With little difference between himself and Mr. Kerry on most social issues, Mr. Edwards has chosen trade and economic policy as the place to draw distinctions. At a campaign rally at Prince George’s Community College yesterday, Mr. Edwards proposed a new package of incentives to boost small businesses, which he said would go a long way to stop “the erosion of jobs” now going overseas.

He proposed a 10 percent tax break for small businesses that manufacture goods in the United States and tax credits to help companies that promise to create high-paying jobs.

Mr. Edwards said those plans will do far more than President Bush has done so far, but he also believes the issue distinguishes him from Mr. Kerry.

“I know that I have the most comprehensive agenda on creating jobs,” he said.

But Rep. Richard A. Gephardt of Missouri said in a conference call with reporters yesterday that Mr.

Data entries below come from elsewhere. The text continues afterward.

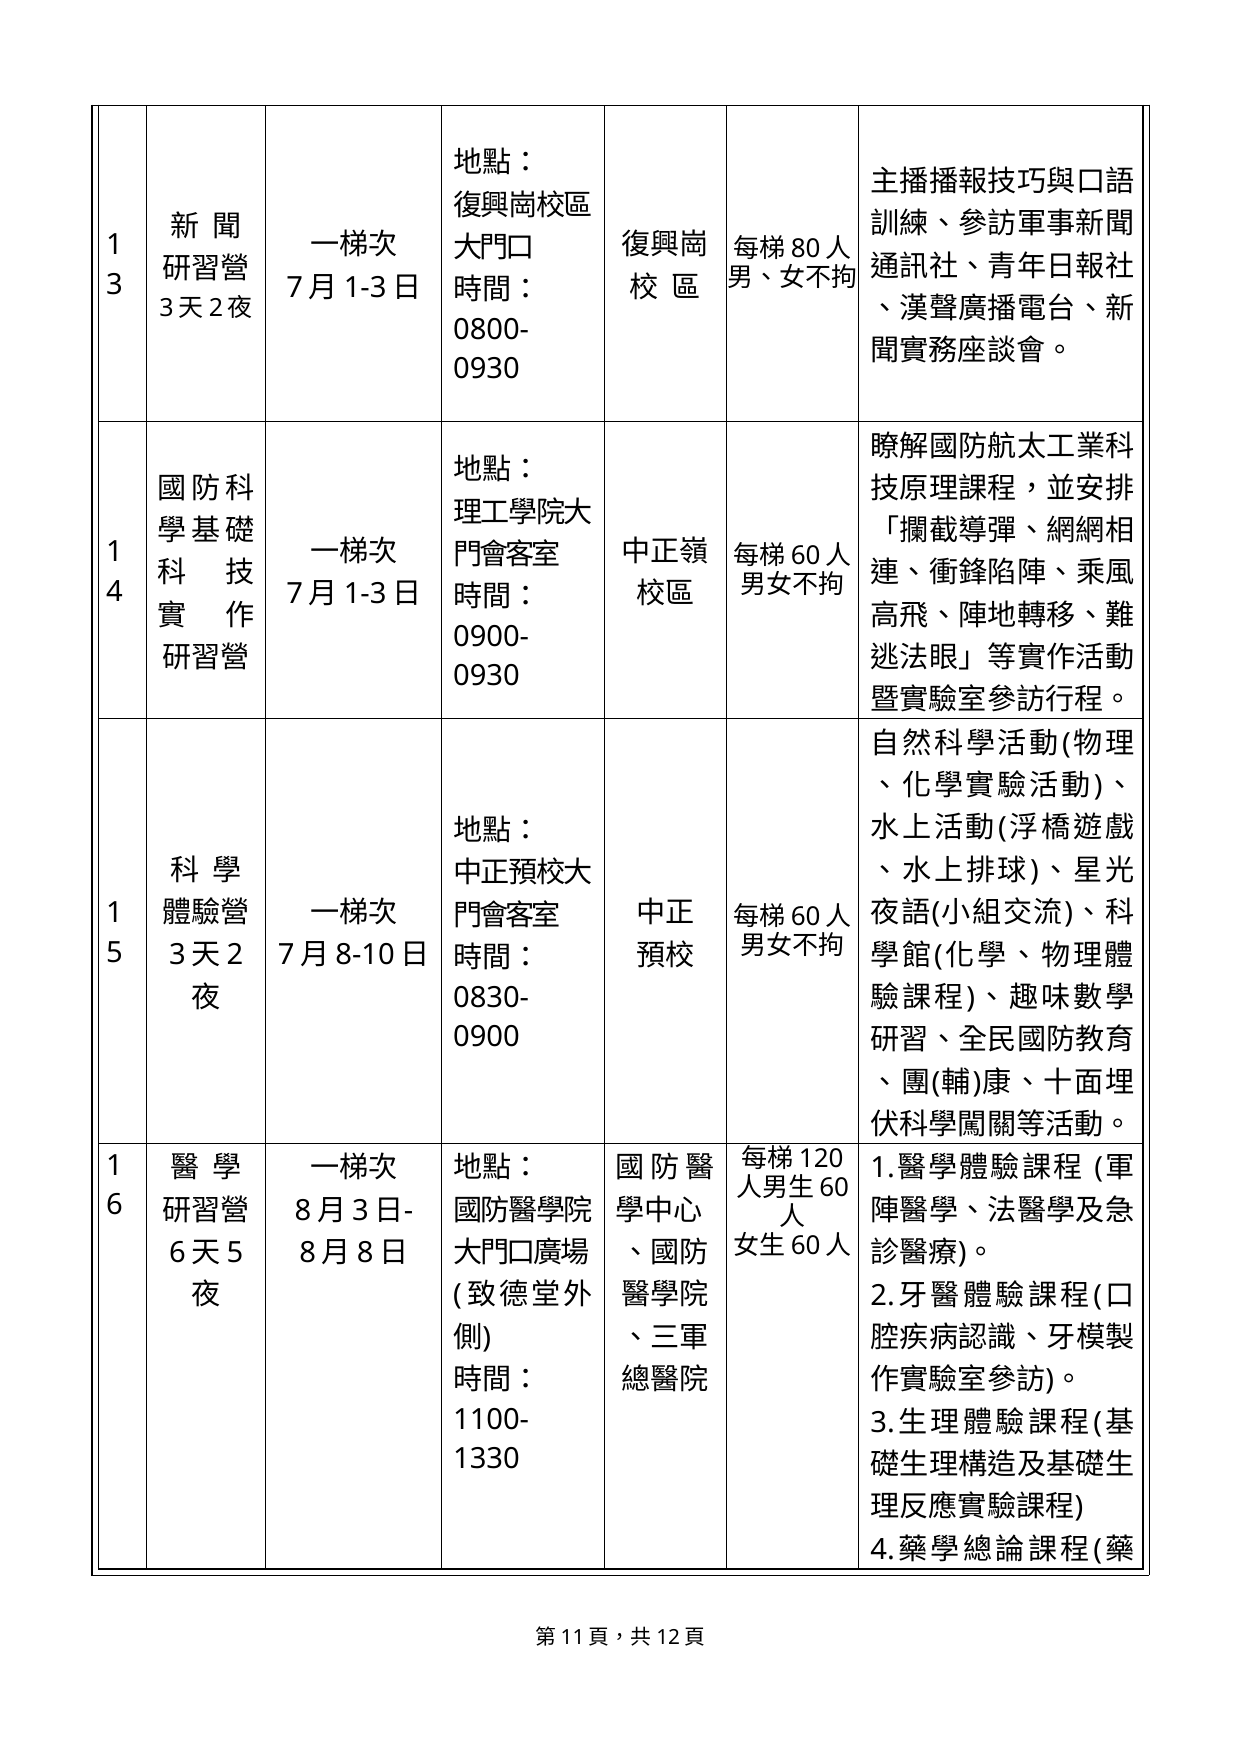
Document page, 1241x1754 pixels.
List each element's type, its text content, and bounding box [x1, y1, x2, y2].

table_cell 主播播報技巧與口語訓練、參訪軍事新聞通訊社、青年日報社、漢聲廣播電台、新聞實務座談會。 [859, 106, 1142, 421]
table_cell 中正 預校 [605, 719, 726, 1143]
table_cell 13 [99, 106, 146, 421]
table_cell 每梯60人 男女不拘 [727, 422, 858, 718]
table_cell 14 [99, 422, 146, 718]
table_cell 16 [99, 1144, 146, 1568]
table_cell 地點： 中正預校大門會客室 時間： 0830-0900 [442, 719, 604, 1143]
table_cell 新 聞 研習營 3天2夜 [147, 106, 265, 421]
table_cell 地點： 國防醫學院大門口廣場(致德堂外側) 時間： 1100-1330 [442, 1144, 604, 1568]
table_cell 中正嶺 校區 [605, 422, 726, 718]
table_cell 每梯120人男生60人 女生60人 [727, 1144, 858, 1568]
table_cell 每梯80人 男、女不拘 [727, 106, 858, 421]
table_cell 地點： 理工學院大門會客室 時間： 0900-0930 [442, 422, 604, 718]
table_cell 一梯次 7月8-10日 [266, 719, 441, 1143]
table_cell 醫 學 研習營 6天5夜 [147, 1144, 265, 1568]
table_cell 每梯60人 男女不拘 [727, 719, 858, 1143]
table_cell 科 學 體驗營 3天2夜 [147, 719, 265, 1143]
table_cell 地點： 復興崗校區大門口 時間： 0800-0930 [442, 106, 604, 421]
table_cell 1.醫學體驗課程 (軍陣醫學、法醫學及急診醫療)。 2.牙醫體驗課程(口腔疾病認識、牙模製作實驗室參訪)。 3.生理體驗課程(基礎生理構造及基礎生理反應實驗課程) 4.藥學總論課程(藥 [859, 1144, 1142, 1568]
table_cell 15 [99, 719, 146, 1143]
table_cell 一梯次 8月3日- 8月8日 [266, 1144, 441, 1568]
table_cell 一梯次 7月1-3日 [266, 422, 441, 718]
table_cell 一梯次 7月1-3日 [266, 106, 441, 421]
table_cell 瞭解國防航太工業科技原理課程，並安排「攔截導彈、網網相連、衝鋒陷陣、乘風高飛、陣地轉移、難逃法眼」等實作活動暨實驗室參訪行程。 [859, 422, 1142, 718]
table_cell 國防醫學中心 、國防醫學院、三軍總醫院 [605, 1144, 726, 1568]
table_cell 自然科學活動(物理、化學實驗活動)、水上活動(浮橋遊戲、水上排球)、星光夜語(小組交流)、科學館(化學、物理體驗課程)、趣味數學研習、全民國防教育、團(輔)康、十面埋伏科學闖關等活動。 [859, 719, 1142, 1143]
table_cell 國防科學基礎科技 實作 研習營 [147, 422, 265, 718]
table_cell 復興崗校 區 [605, 106, 726, 421]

Kerry owns the trade policy and jobs issues.

“Though John Edwards might want to make an issue out of trade, labor leaders everywhere know that no one else running can hold a candle to what John Kerry has done for working Americans and what he’ll keep doing for them as our president,” said Mr. Gephardt, whose own presidential campaign petered out after the Iowa caucuses and has since endorsed Mr. Kerry.

Mr. Edwards has promised to campaign aggressively in about half of the March 2 contests, and yesterday named Maryland, Georgia, New York, Ohio and California as targets — even though polls show him trailing badly in some key states.

A new poll of likely primary voters in New York by the Marist College Institute for Public Opinion gave Mr. Kerry a lead of 66 percent to Mr. Edwards’ 14 percent, while Mr. Sharpton had 7 percent and Mr. Kucinich had 3 percent.

The University of Cincinnati’s Ohio Poll from earlier this month found Mr. Kerry leading by more than 30 percentage points in that state, while a Schapiro Research Group poll found the Massachusetts senator leading in Georgia by more than 20 points.

Mr. Edwards, though, told reporters he believes his campaign can go on even if he doesn’t win any of the upcoming primaries or caucuses.

“I’m all about getting the delegates necessary,” he said.